Content starts

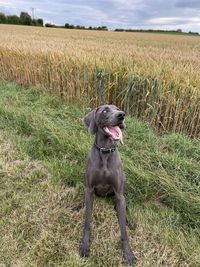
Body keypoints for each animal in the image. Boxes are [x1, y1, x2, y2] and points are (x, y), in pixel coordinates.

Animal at [79, 104, 136, 266]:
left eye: (118, 108)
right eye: (105, 110)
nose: (122, 115)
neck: (105, 151)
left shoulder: (119, 194)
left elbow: (123, 231)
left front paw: (128, 253)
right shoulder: (89, 189)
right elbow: (87, 222)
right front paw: (85, 245)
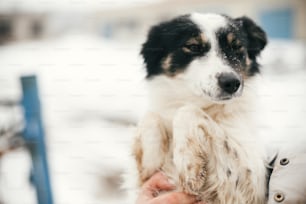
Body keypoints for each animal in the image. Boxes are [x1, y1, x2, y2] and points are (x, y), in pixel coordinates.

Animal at [124, 13, 268, 204]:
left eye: (237, 47)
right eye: (193, 47)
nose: (231, 83)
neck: (204, 104)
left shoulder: (250, 181)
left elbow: (186, 111)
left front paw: (188, 164)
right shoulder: (146, 181)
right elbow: (151, 116)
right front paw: (153, 157)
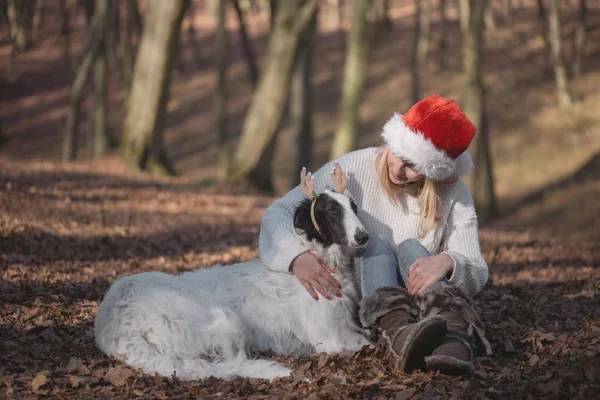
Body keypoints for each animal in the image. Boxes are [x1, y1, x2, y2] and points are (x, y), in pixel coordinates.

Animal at [94, 166, 370, 382]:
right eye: (332, 211)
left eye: (354, 207)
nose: (364, 237)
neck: (320, 256)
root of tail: (114, 324)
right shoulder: (332, 338)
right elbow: (369, 343)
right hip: (227, 317)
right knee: (232, 362)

Content ends

■ Exercise
Repeat the records above exactly. No pictures go into the repeat.

■ Answer box
Body keypoints for each animal in the image. Boxes are [x1, y1, x2, y2] and points are (x, y), in pixel coordinates.

Animal at [79, 104, 136, 266]:
left eye: (118, 108)
right eye: (105, 110)
nose: (122, 115)
neck: (105, 151)
left shoulder: (119, 194)
left elbow: (123, 231)
left front paw: (128, 253)
right shoulder: (89, 189)
right elbow: (87, 222)
right front paw: (85, 245)
Body keypoints for each animal in the image. Boxes are [x1, y1, x2, y2] and points are (x, y), in pixel coordinates.

Animal at [124, 13, 268, 204]:
left eye: (237, 47)
right eye: (193, 47)
nose: (231, 83)
neck: (204, 104)
left shoulder: (250, 181)
left elbow: (186, 111)
left front paw: (188, 164)
right shoulder: (146, 181)
right elbow: (151, 116)
right front paw: (153, 157)
Body keypoints for each animal in the image. Boxes are [x1, y1, x2, y2] and points are (x, y), in pixel coordinates.

Animal at [94, 166, 370, 382]:
right eye: (332, 211)
left eye: (354, 207)
nose: (364, 237)
neck: (320, 256)
root of tail: (114, 324)
right shoulder: (332, 338)
right elbow: (369, 343)
right hip: (227, 317)
right knee: (232, 362)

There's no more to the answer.